## SUPPLIED DATA

⟨

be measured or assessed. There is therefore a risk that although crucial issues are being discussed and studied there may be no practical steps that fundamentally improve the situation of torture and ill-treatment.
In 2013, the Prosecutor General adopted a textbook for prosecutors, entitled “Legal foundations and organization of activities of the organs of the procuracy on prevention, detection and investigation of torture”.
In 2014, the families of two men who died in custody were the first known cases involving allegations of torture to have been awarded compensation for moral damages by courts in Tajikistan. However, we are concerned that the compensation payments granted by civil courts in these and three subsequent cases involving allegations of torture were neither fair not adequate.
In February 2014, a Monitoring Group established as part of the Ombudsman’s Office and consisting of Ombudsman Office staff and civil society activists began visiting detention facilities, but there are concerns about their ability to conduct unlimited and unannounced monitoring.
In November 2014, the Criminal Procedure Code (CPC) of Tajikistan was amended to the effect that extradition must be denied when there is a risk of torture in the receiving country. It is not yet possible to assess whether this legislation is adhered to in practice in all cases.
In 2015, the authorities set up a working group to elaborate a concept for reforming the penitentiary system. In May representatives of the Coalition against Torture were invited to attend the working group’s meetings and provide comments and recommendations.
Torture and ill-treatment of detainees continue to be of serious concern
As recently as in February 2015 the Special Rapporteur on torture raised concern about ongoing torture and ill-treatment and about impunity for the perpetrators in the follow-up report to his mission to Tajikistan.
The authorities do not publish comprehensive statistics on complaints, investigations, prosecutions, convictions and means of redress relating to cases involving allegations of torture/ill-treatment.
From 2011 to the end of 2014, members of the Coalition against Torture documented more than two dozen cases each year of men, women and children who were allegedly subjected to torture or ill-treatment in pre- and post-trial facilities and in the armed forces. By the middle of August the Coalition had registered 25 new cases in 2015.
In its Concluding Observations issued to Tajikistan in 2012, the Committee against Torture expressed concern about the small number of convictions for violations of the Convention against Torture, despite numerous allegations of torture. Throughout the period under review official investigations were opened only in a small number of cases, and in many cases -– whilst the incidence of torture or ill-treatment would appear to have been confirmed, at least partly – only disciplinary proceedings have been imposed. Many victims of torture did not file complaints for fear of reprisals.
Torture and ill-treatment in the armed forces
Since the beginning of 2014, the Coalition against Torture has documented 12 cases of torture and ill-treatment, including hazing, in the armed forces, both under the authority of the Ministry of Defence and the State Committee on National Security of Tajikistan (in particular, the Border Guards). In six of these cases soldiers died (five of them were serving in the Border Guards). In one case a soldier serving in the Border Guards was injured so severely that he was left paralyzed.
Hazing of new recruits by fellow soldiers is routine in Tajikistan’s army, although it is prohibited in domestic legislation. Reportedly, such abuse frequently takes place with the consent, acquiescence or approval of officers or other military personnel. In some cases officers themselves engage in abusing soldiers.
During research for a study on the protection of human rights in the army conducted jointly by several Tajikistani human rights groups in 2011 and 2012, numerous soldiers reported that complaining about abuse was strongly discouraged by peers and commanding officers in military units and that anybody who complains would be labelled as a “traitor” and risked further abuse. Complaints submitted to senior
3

⟩

## EXERCISE
Say how many lines above contain the string "authorities". Answer with the number only.

## YOUR RESPONSE
2